Parts of the exercise >>
(A) In the code review thread about the DAGCombiner patch, what kind of code does deadalnix say his patches mostly targeted?
(B) Carry on the code review thread about the DAGCombiner patch, starting after its final comment.

RKSimon edited edge metadata.Aug 1 2017, 10:36 AM

@niravd Did you look at your alternative approach any further? @deadalnix has updated D33840 which was supposed to help reduce the performance impact but the results are mild at best.

deadalnix marked an inline comment as done.Aug 9 2017, 2:32 PM

@RKSimon I'll find a way to make that fast, or find an alternative like activating it only in some specific situations. In addition to solving my specific problem, it seems to improve numerous other things, especially for the AMD backend. In any case, I think D33840 is a good thing either way and we should proceed with it.

deadalnix updated this revision to Diff 183737.Jan 26 2019, 5:42 PM

I'd like to ressurect this diff.

To me, it seems like the proper thing to do, at least at some optimisation level. As long as there are combine to do that we know how to do, we should be doign them.

I see a lot of people doing more and more clever pattern over time that are just not necessary as they are combinations of simpler patterns. This is a losing battle anyways because there is a combinatorial explosion. In addition, there are just many patterns that are just not very useful in isolation, but useful to put things in a canonical form that can be picked up later on. These types of transformations are not beneficial right now unless very simple.

I was able to write variosu patches that leverage this canonicalisation mechanism ad get great result for the uses cases I'm interested in (mostly cryptography, which involve a lot of big integer manipulation). I'm sure people interested in the performance of other type of code will find it beneficial as well. Ultimately I could do without this patch, but at the end, the alternative boils down to do something similar in specific cases - the ones I care about - instead of all cases, which seems like a big missed opportunity.

The results are better in numerous cases, terrific in some and there are little regressions in term of codegen quality. I'm happy to work on these regressions, but I'd like to ensure I'm not wasting my time if that patch has no chances to get in.

TL;DR: Not doing this is creating work and complexity in addition to making it prohibitively complex to do some optimisations. I think we should do this, at higher optimisation levels such as O2/O3.

craig.topper added inline comments.
lib/CodeGen/SelectionDAG/DAGCombiner.cpp
1362

Don't you need to reset CombineNodes on each iteration?

Have we looked into visiting the nodes bottom up instead of top down as is currently done. Would require an explicit topological sort instead of getting whatever order the previous legalizer step left us with.

deadalnix marked an inline comment as done.Jan 26 2019, 8:07 PM

I'm not sure how processing nodes bottom up really helps. Problems arise when you want to use patterns of depth > 2 because then direct parent.child are not processed again, even though such pattern may now be available. It seems to me that both top/down and bottom/up approaches would suffers from the same problem, but maybe there is something I'm missing.

Data block >>

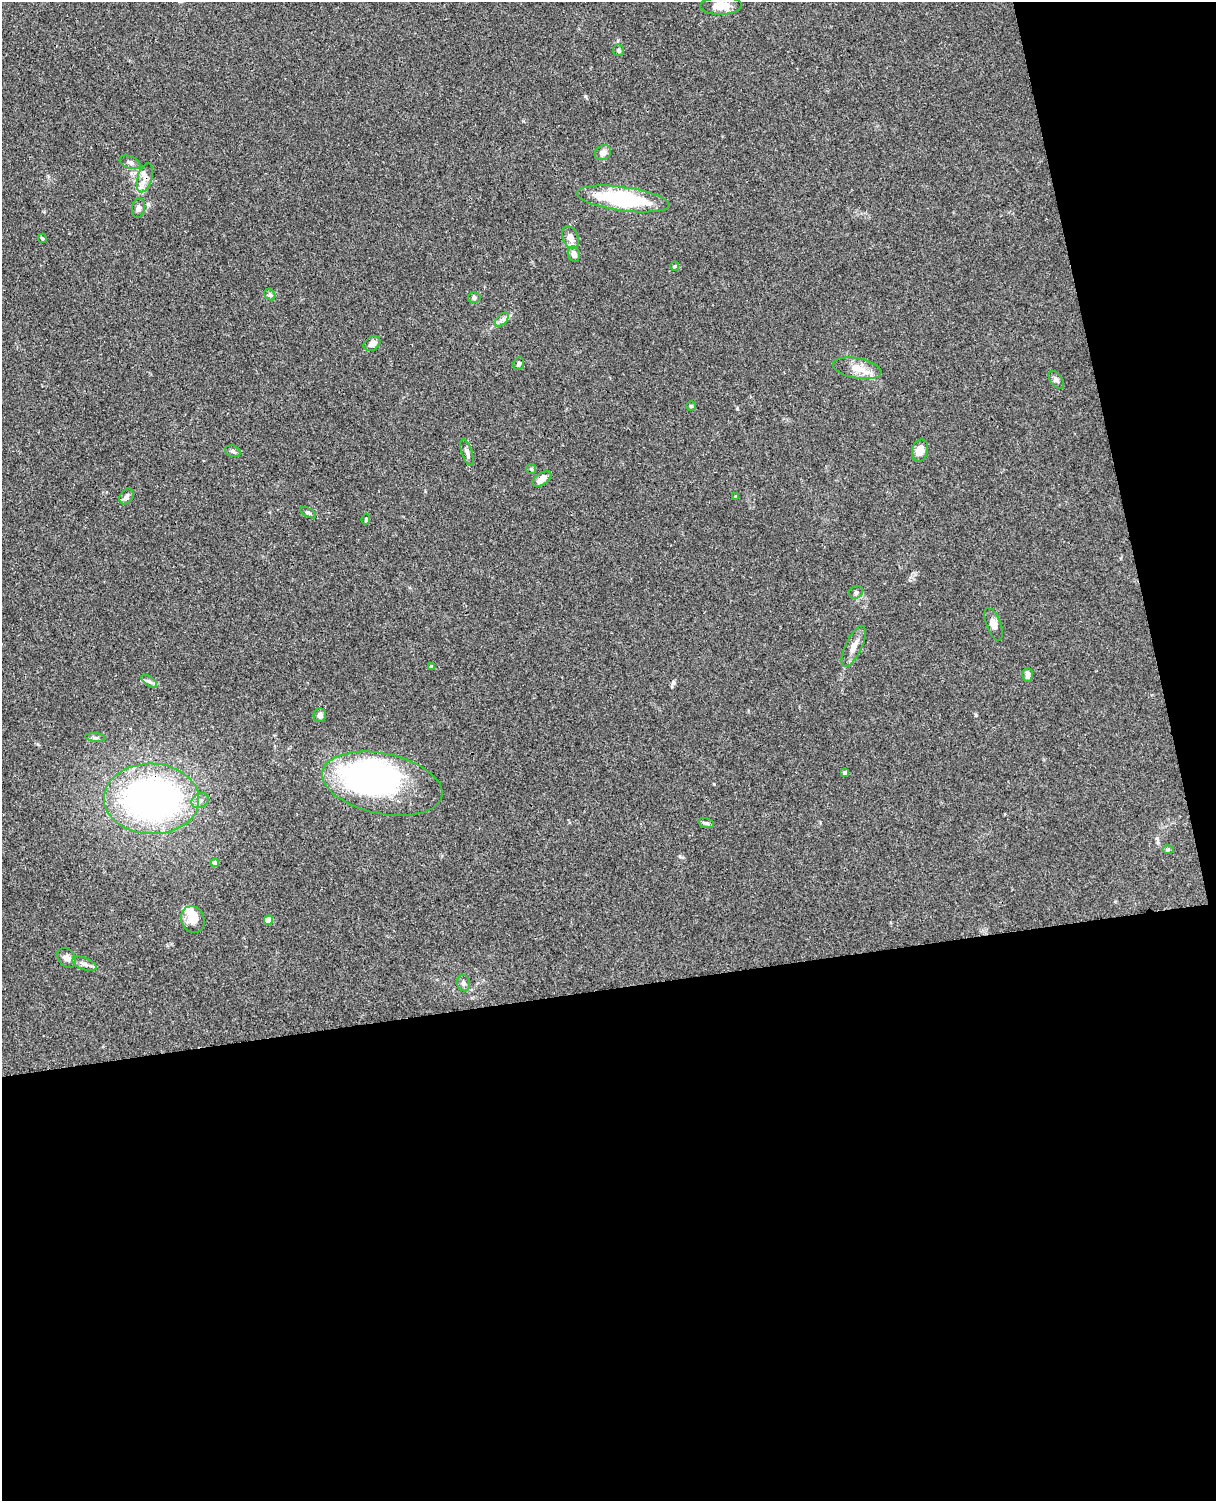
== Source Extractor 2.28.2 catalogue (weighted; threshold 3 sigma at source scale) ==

Set of answers >>
(A) Mostly cryptography, which involves a lot of big integer manipulation.

(B)
lib/CodeGen/SelectionDAG/DAGCombiner.cpp
1362

Both would be correct but semantic obviously differ. Let me investigate this. Good catch.

Currently we largely visit nodes before their operands. So when we simplify the operands several layers down we don’t revisit the later nodes to match patterns. But if we visited the operands first, then the first visit of the later nodes would occur after. So we wouldn’t need to revisit them.

deadalnix marked an inline comment as done.Jan 27 2019, 6:41 AM

After thinking more about this, I do not think going bottom up is a good idea. All patterns match a node + its operands, and so benefit from operand to be combined themselves already. I do not think changing all the patterns to match use rather than operands is a good idea. This is a ton of work, and this is unclear there is any benefit at all.

lib/CodeGen/SelectionDAG/DAGCombiner.cpp
1362

So I was playing with reseting/not reseting this and even removing it altogether.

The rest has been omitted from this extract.